YOUR ASSIGNMENT:
Find, in the records below, the line that contains "right shoulder: (396, 231, 1)" and the line that contains "right ankle: (117, 450, -2)". Copy those two lines and everything between them exactly, but not the pictures.

Top of PROVIDED RECORDS

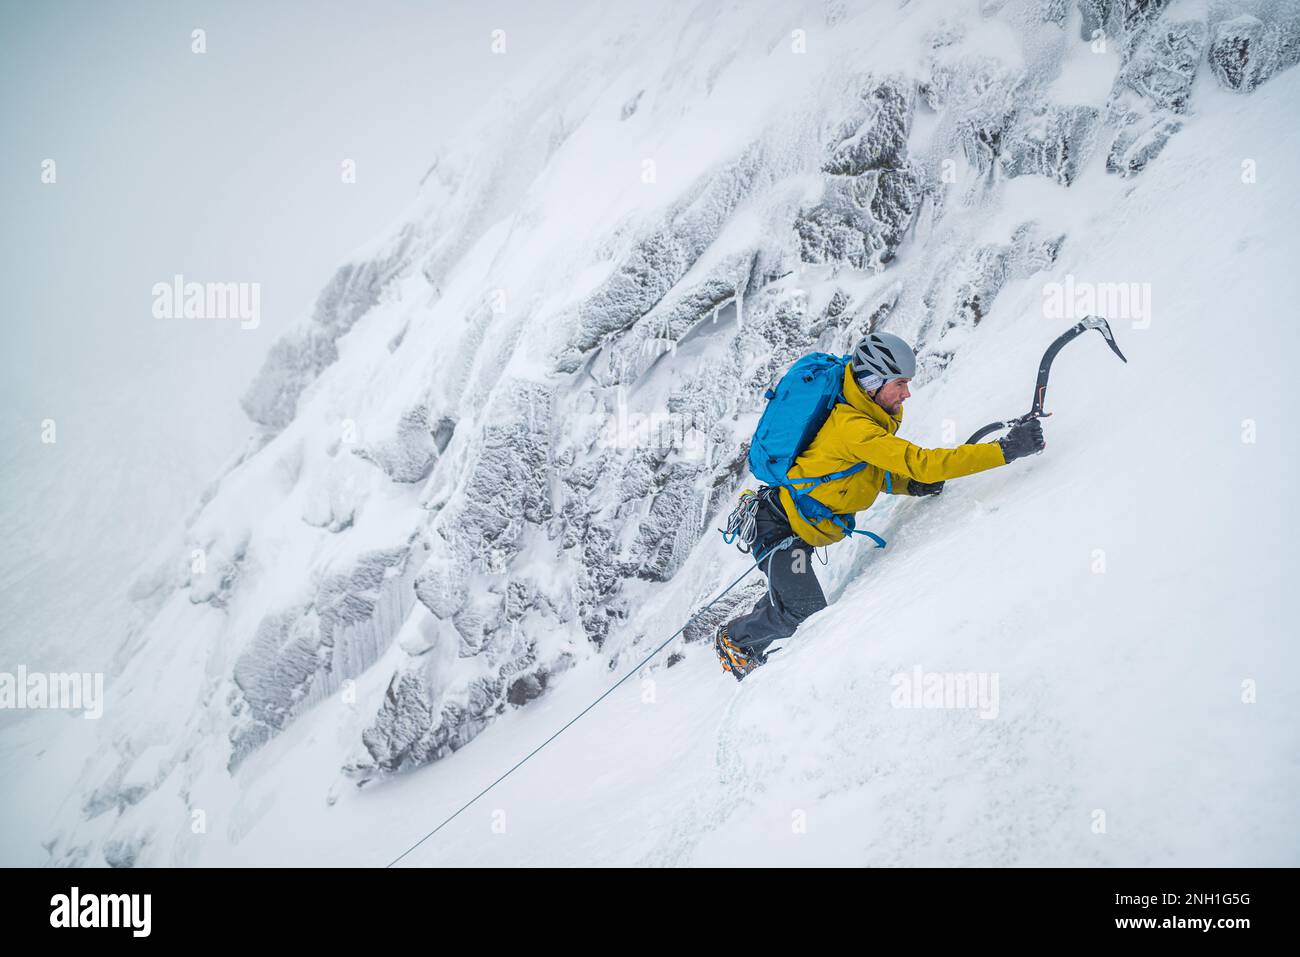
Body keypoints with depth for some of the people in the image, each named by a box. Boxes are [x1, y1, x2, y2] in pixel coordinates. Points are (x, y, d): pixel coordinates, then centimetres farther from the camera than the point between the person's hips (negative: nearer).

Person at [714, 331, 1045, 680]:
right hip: (778, 525, -10)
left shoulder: (871, 419, 1)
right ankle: (733, 640, 10)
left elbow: (871, 474, 15)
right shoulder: (853, 426, -30)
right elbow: (923, 462, -37)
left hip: (799, 530, 10)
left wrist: (911, 485, -7)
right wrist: (1006, 449, -40)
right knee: (805, 612, -13)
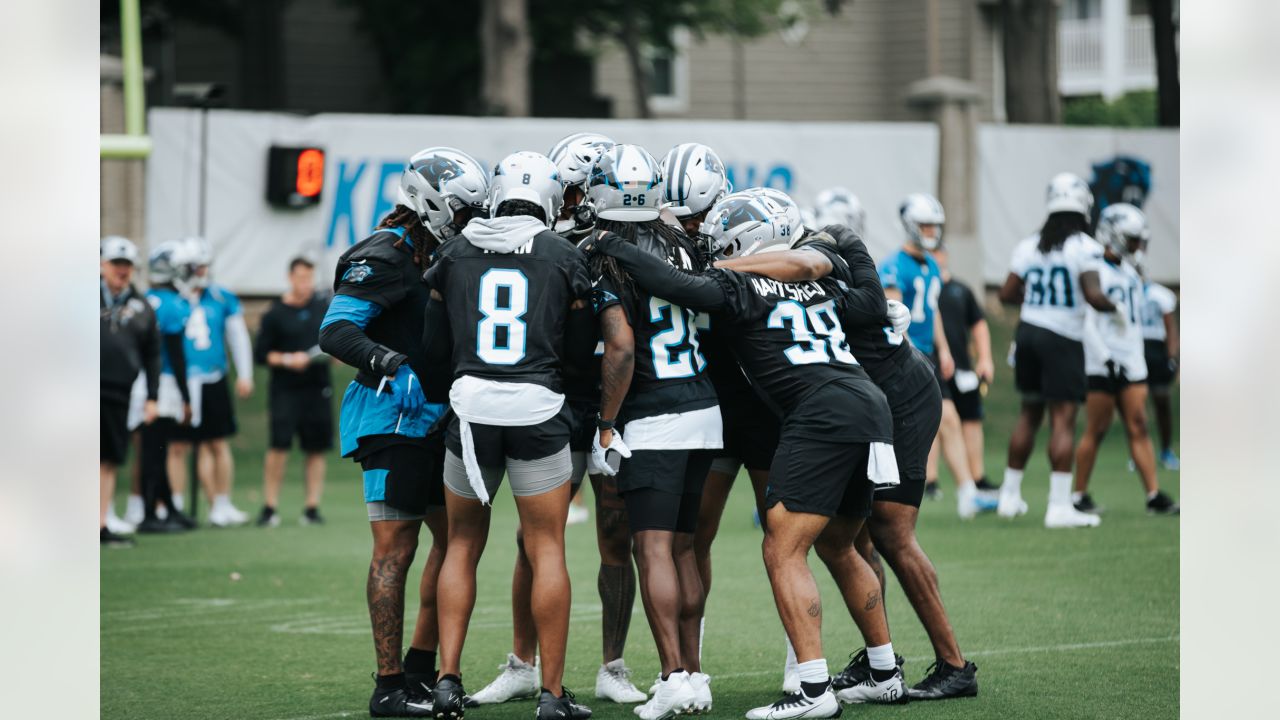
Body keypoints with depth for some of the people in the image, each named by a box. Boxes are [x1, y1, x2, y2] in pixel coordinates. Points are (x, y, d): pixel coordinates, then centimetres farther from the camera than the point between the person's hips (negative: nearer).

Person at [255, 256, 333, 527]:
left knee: (316, 448, 4)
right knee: (279, 445, -11)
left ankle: (312, 507, 10)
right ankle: (269, 507, -5)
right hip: (285, 390, -4)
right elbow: (261, 354, -1)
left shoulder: (324, 307, 8)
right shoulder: (275, 314, -2)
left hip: (318, 389, 4)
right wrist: (287, 360, -14)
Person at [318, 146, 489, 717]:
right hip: (394, 418, -10)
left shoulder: (438, 257, 17)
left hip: (432, 420, 10)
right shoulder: (383, 257, -11)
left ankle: (421, 670, 20)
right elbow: (334, 330, -20)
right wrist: (383, 359, -35)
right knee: (395, 547, -8)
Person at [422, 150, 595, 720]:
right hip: (537, 409, -2)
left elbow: (437, 345, 11)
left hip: (471, 405, 2)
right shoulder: (564, 256, 2)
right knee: (547, 550, 4)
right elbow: (580, 351, 9)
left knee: (463, 545, 15)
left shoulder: (456, 252, 6)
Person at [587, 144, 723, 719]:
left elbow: (622, 347, -19)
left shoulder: (606, 259, -12)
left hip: (653, 420, -7)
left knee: (653, 550, -7)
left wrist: (607, 424, -12)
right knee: (682, 548, 13)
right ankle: (694, 673, 15)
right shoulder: (681, 245, 8)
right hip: (704, 410, 7)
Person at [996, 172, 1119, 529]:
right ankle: (1059, 506, -10)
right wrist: (1114, 307, 3)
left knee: (1030, 412, 18)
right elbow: (1094, 296, -17)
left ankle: (1010, 495, 24)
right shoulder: (1084, 248, -10)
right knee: (1063, 418, -5)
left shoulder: (1029, 247, 6)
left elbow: (1007, 294, 9)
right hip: (1062, 339, -6)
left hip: (1028, 331, 6)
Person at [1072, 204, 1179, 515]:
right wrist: (1106, 358, -20)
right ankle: (1079, 495, 6)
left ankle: (1154, 495, -3)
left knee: (1138, 428, 1)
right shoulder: (1093, 271, -10)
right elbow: (1087, 324, -15)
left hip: (1130, 363, 7)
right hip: (1103, 364, -7)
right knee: (1096, 430, -3)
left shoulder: (1130, 273, 15)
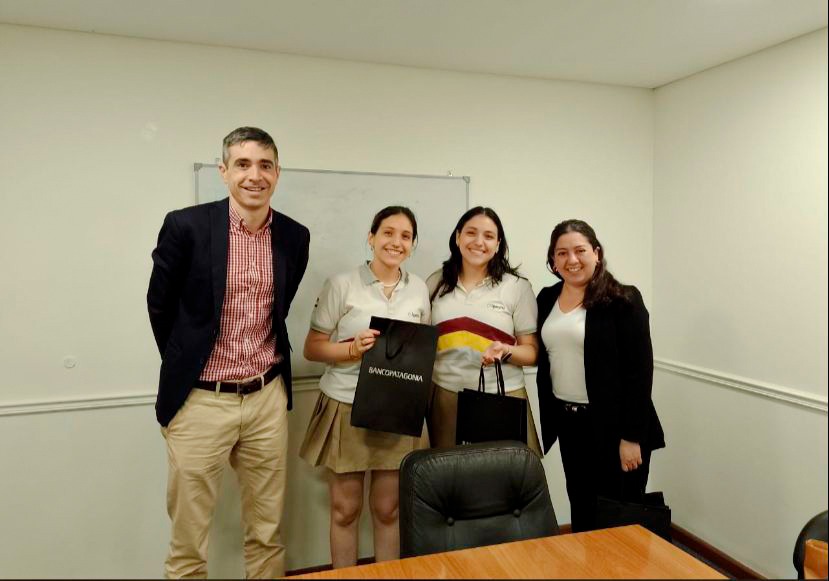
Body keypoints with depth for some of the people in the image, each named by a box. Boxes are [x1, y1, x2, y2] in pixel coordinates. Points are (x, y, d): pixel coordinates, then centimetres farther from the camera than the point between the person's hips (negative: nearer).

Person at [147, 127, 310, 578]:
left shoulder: (295, 236, 1)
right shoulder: (186, 226, -10)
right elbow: (160, 306, 2)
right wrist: (185, 367, 11)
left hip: (267, 397, 3)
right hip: (200, 401, -3)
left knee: (268, 533, 16)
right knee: (188, 542, 11)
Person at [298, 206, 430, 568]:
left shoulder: (419, 289, 5)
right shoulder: (342, 285, -7)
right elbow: (312, 349, -4)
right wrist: (353, 348, -21)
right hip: (347, 408, -2)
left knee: (387, 509, 14)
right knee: (345, 509, 10)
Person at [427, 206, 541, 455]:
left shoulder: (517, 286, 0)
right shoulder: (436, 283, 7)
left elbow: (532, 351, 3)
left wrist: (505, 351, -17)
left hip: (503, 399, -1)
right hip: (445, 398, 2)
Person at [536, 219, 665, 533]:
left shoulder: (623, 301, -11)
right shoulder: (547, 299, 6)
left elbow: (639, 371, -14)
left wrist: (631, 436, -15)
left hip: (612, 425, -5)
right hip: (568, 424, 6)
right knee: (581, 515, 17)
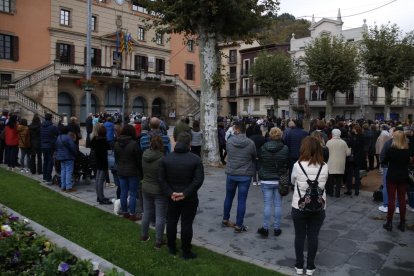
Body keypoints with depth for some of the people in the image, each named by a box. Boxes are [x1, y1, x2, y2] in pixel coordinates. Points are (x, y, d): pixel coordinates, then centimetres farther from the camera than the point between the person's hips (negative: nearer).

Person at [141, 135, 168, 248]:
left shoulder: (144, 155, -6)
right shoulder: (162, 159, -24)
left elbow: (142, 172, 5)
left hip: (146, 189, 6)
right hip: (159, 191, -6)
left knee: (147, 213, 21)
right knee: (160, 217, 5)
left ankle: (144, 235, 35)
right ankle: (158, 241, 11)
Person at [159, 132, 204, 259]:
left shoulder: (166, 158, -3)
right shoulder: (195, 159, -12)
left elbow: (161, 178, -6)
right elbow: (198, 180, -18)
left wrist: (170, 193, -9)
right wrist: (185, 193, -16)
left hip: (172, 198, 3)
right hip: (190, 199, -3)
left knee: (171, 222, 17)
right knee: (186, 224, 6)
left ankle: (172, 248, 31)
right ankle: (186, 252, 17)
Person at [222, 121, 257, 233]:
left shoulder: (229, 141, -10)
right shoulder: (250, 143, -13)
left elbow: (228, 154, 2)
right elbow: (254, 158, 1)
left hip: (231, 174, 2)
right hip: (245, 175, -2)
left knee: (229, 197, 19)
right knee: (241, 200, 6)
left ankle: (225, 220, 33)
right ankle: (239, 225, 12)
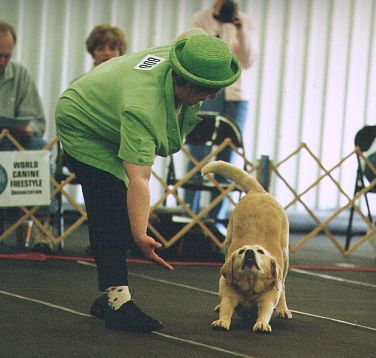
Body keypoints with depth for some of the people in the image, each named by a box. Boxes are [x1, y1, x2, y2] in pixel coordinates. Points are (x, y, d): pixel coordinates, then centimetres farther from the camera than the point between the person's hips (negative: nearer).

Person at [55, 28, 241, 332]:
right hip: (83, 127, -9)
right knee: (111, 211, -20)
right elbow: (138, 180, -48)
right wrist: (140, 236, -54)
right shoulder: (142, 109, -44)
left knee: (122, 212, 9)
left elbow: (195, 33, 2)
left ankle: (109, 296, 16)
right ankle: (118, 301, -22)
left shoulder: (183, 56, -24)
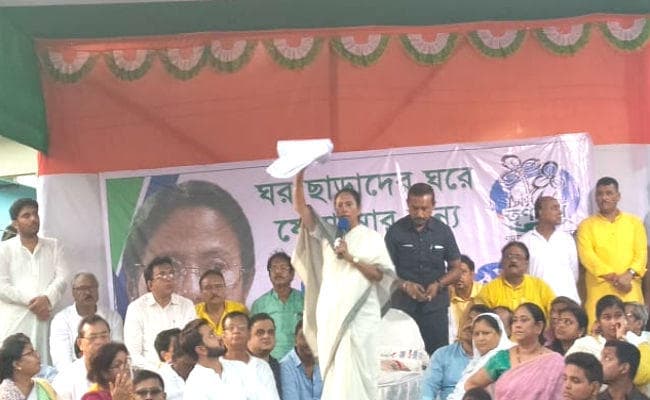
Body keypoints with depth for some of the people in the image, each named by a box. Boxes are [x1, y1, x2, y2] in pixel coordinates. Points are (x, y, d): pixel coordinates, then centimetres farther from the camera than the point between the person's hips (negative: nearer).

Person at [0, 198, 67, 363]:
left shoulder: (53, 246, 17)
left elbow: (62, 278, 6)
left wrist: (48, 299, -13)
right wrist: (30, 301, -12)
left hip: (46, 318, 2)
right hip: (15, 321, -2)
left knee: (45, 366, -8)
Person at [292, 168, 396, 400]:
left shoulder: (371, 238, 5)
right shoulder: (327, 234, 11)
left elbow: (380, 275, -4)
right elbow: (300, 208, 3)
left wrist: (350, 257, -12)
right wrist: (299, 177, -8)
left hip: (359, 313, -3)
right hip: (331, 313, 3)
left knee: (356, 370, -8)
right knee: (335, 371, 2)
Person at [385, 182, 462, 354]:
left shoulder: (443, 231, 5)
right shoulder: (396, 231, 1)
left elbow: (455, 268, 10)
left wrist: (438, 284, -9)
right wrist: (405, 285, -16)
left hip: (435, 304, 1)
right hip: (403, 305, -1)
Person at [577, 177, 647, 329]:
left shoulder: (634, 222, 14)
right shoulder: (586, 225, 8)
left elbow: (641, 253, 5)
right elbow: (587, 256, -4)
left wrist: (628, 275, -13)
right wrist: (614, 277, -15)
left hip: (630, 291, 2)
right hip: (600, 291, -1)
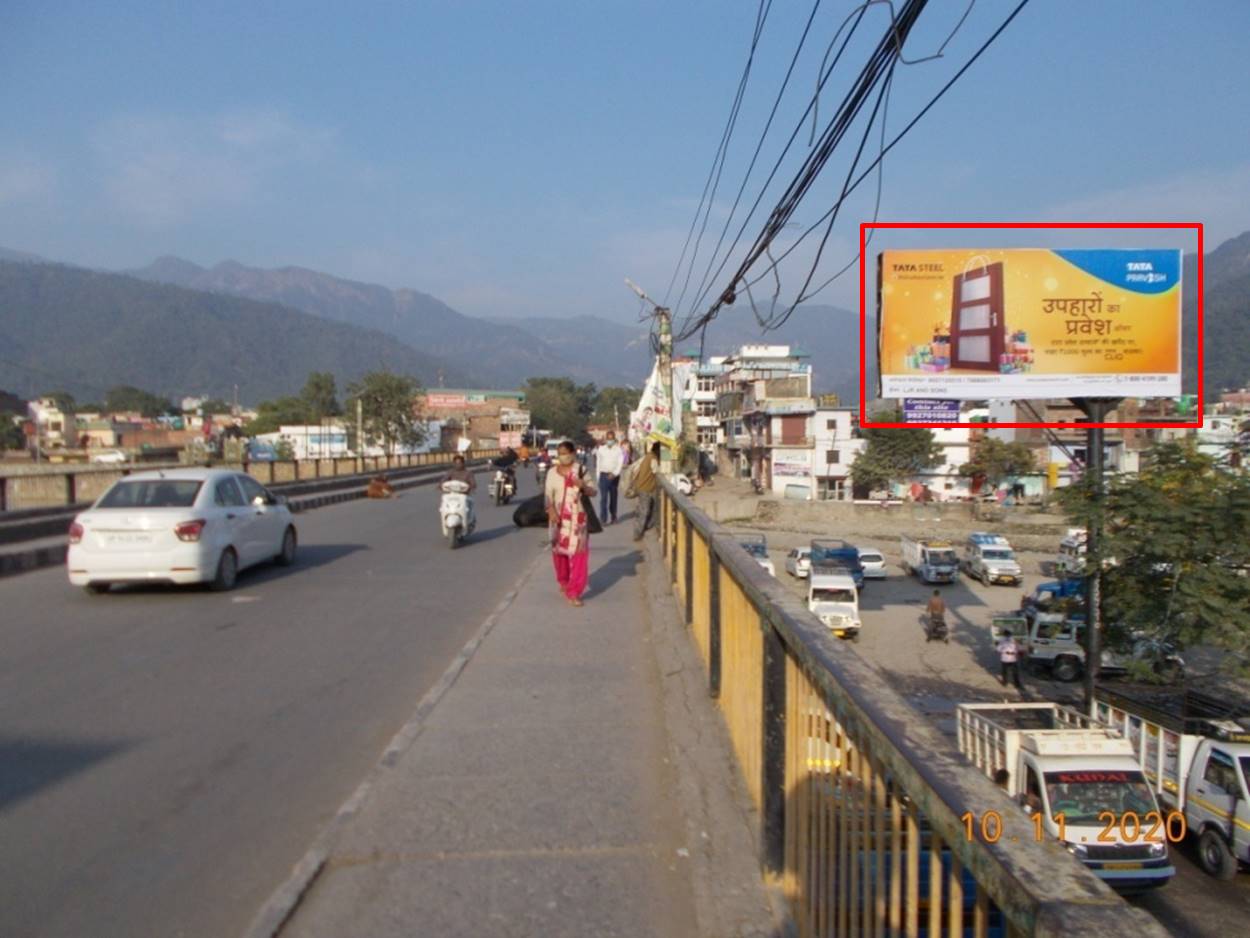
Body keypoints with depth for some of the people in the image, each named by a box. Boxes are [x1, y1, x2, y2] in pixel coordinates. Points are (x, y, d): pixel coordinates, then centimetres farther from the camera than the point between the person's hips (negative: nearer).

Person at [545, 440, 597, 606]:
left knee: (578, 553, -8)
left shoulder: (581, 471, -2)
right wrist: (551, 511, -17)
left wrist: (583, 485, -23)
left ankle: (575, 592, -5)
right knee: (559, 550, 13)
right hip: (558, 517, 2)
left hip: (577, 518, -2)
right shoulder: (552, 472, 3)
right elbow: (548, 494, 0)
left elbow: (593, 492, -2)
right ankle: (563, 581, 39)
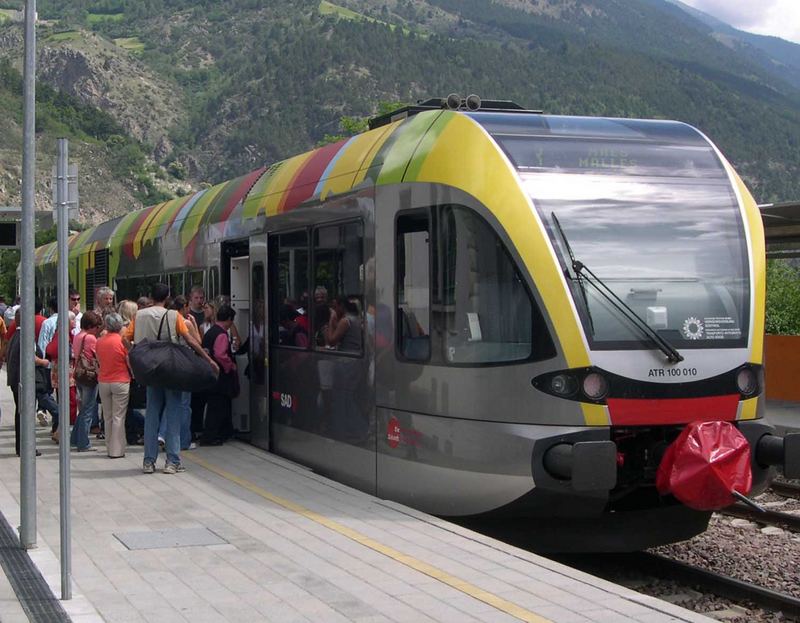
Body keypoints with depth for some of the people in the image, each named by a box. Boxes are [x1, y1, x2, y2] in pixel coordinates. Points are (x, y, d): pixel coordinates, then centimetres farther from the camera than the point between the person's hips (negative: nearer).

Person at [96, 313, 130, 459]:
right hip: (120, 381, -4)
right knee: (119, 416, 0)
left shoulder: (99, 342, 1)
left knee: (107, 417, 13)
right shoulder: (123, 341, -12)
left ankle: (109, 448, 17)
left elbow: (99, 361, 11)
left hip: (103, 382, 4)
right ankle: (117, 450, -2)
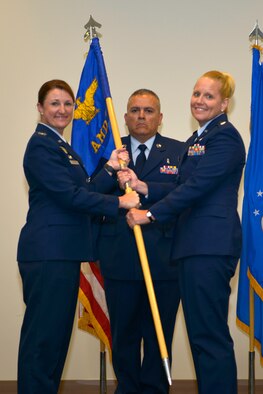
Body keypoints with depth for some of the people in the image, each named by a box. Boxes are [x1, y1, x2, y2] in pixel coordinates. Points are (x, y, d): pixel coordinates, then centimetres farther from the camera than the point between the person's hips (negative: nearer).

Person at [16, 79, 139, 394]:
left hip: (63, 253, 10)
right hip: (47, 252, -10)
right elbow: (70, 195, -18)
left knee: (57, 331, 12)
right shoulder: (42, 145, -11)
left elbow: (83, 192, 15)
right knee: (44, 332, -6)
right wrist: (119, 202, -14)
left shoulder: (61, 146, 21)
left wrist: (110, 168, 6)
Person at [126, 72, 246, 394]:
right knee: (201, 334, 12)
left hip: (211, 246, -10)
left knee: (209, 334, -8)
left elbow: (195, 187, -17)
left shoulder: (225, 137, -9)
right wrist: (142, 187, 4)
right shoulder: (196, 141, 21)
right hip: (194, 246, 10)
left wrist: (151, 214, -12)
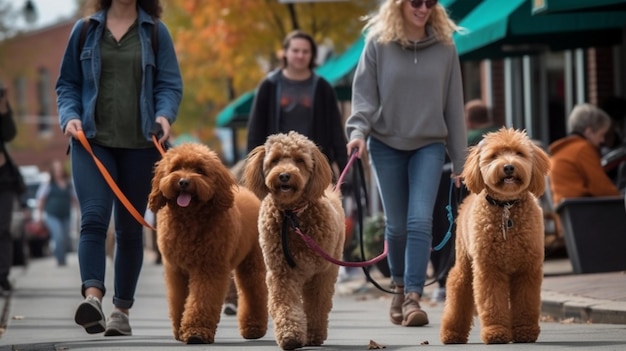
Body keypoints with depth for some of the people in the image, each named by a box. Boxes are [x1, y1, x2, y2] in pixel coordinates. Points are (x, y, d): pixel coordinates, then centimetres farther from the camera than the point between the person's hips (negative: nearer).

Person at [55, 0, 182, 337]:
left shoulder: (155, 32, 6)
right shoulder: (84, 30, 8)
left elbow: (170, 84, 3)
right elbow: (67, 83, 12)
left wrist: (164, 115, -16)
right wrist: (70, 116, -6)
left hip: (140, 145, 1)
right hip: (92, 141, -1)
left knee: (130, 228, 7)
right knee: (93, 218, -19)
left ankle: (122, 310, 15)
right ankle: (92, 297, -31)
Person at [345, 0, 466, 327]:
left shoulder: (444, 47, 1)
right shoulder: (378, 44, -2)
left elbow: (453, 106, 4)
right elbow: (364, 94, -3)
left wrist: (459, 159, 5)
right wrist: (358, 130, -21)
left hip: (429, 145, 0)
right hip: (386, 144, 0)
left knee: (420, 221, -14)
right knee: (397, 224, 6)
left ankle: (413, 297, -16)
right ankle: (400, 287, 27)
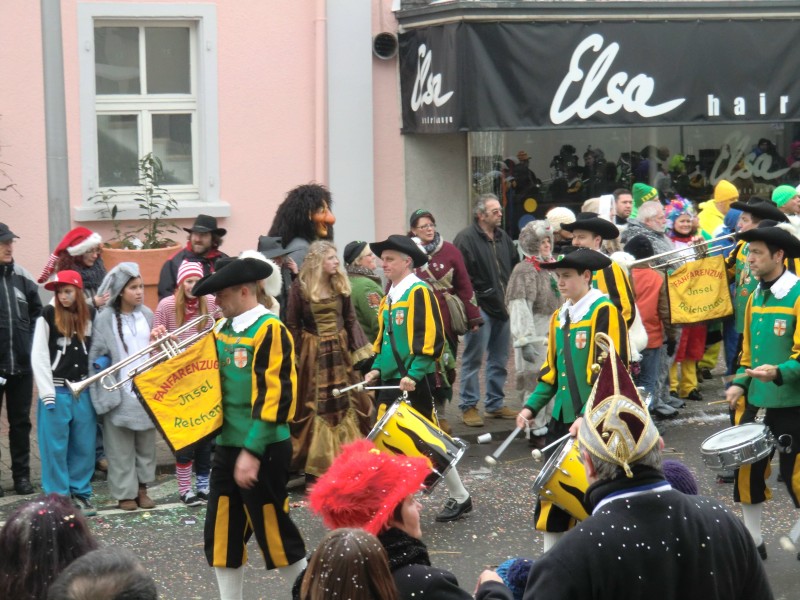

Bottom of PROVIDED RECORDS

ANSWER TO THE EXERCISE:
right shoulder: (396, 231, 1)
left elbow: (455, 268, 10)
left wrist: (438, 284, -9)
right wrist: (405, 285, -16)
left hip: (435, 304, 1)
right hip: (403, 305, -1)
Person at [577, 177, 647, 329]:
left shoulder: (634, 222, 14)
right shoulder: (586, 225, 8)
left elbow: (641, 253, 5)
right elbow: (587, 256, -4)
left wrist: (628, 275, -13)
right wrist: (614, 277, -15)
left hip: (630, 291, 2)
right hip: (600, 291, -1)
Body keypoints with depth for some of the people in the image, each named by a box. Boxes are [x1, y1, x2, y2] in pixel coordinates. Points are (x, y, d): pixel coordinates, then centimetres farther from the camera than the point between the person's hips (negative: nearer).

Person at [545, 440, 597, 606]:
left knee: (578, 553, -8)
left shoulder: (581, 471, -2)
right wrist: (551, 511, -17)
left wrist: (583, 485, -23)
left ankle: (575, 592, -5)
right knee: (559, 550, 13)
right hip: (558, 517, 2)
left hip: (577, 518, -2)
right shoulder: (552, 472, 3)
right elbow: (548, 494, 0)
left elbow: (593, 492, -2)
right ankle: (563, 581, 39)
Body keypoints with depth for some of the people in the image, each named by a box. Boxes are [x1, y1, x2, y2] in pixel coordinates. Points are (x, y, d): pixel coordinates, then centimetres farther from the camera than the point between the person's hips (negative: nearer).

Person at [96, 313, 130, 459]:
right hip: (120, 381, -4)
right knee: (119, 416, 0)
left shoulder: (99, 342, 1)
left knee: (107, 417, 13)
right shoulder: (123, 341, -12)
left ankle: (109, 448, 17)
left elbow: (99, 361, 11)
left hip: (103, 382, 4)
right ankle: (117, 450, -2)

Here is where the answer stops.